● ACTION ITEM
Below are some records. Say how many of their lines contain the string "primevideo", and give nothing but the number.

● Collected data
┌──

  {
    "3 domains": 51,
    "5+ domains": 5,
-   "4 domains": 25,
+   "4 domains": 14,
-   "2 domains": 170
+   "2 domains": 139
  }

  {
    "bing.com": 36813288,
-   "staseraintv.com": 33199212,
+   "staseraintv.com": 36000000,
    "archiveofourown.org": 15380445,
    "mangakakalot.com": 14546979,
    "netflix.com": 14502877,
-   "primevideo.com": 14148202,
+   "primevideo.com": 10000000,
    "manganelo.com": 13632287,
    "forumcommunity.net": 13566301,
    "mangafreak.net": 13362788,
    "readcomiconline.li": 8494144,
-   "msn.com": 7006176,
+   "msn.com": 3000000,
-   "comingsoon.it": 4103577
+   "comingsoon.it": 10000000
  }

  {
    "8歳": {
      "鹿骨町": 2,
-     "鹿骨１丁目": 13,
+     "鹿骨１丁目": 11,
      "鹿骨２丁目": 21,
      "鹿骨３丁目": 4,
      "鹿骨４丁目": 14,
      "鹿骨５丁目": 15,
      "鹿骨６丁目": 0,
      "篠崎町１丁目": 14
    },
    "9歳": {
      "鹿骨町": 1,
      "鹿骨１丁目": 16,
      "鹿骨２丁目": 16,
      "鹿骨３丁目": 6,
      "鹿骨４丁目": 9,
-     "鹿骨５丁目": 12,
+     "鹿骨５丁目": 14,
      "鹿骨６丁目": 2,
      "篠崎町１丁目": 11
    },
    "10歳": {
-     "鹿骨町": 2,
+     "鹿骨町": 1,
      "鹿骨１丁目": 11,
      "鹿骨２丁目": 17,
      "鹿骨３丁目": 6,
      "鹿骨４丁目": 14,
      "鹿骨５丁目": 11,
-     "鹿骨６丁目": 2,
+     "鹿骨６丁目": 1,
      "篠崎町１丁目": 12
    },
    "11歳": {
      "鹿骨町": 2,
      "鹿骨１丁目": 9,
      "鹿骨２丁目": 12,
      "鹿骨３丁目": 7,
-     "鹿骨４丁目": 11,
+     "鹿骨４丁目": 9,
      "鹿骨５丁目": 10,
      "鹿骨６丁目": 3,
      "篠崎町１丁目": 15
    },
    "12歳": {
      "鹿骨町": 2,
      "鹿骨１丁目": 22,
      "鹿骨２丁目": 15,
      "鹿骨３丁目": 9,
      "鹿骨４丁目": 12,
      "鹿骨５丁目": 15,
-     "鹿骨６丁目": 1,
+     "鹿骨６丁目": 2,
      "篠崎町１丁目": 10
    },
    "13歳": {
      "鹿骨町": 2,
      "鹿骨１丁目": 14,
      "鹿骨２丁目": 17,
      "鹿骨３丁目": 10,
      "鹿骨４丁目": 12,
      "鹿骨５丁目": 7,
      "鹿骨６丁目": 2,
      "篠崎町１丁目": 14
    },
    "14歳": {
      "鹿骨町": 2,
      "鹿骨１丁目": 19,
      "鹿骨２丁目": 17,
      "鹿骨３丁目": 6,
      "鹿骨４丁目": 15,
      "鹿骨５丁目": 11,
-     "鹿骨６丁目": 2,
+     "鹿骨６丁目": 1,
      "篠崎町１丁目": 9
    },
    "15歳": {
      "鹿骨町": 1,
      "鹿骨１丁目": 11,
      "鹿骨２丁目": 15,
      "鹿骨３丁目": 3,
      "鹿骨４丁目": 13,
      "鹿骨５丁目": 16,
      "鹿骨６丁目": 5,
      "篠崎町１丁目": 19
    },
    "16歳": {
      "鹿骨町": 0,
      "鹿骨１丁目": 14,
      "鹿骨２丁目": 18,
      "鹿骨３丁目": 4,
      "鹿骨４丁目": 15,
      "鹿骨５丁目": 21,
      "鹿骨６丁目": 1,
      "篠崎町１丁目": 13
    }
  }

└──
┌──

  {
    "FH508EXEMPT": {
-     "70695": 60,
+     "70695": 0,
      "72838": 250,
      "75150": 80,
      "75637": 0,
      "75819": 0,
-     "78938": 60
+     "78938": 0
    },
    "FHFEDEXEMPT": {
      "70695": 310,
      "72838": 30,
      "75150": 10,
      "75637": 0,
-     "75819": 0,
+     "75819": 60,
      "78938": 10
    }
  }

└──

● OUTPUT FOR THIS TASK
2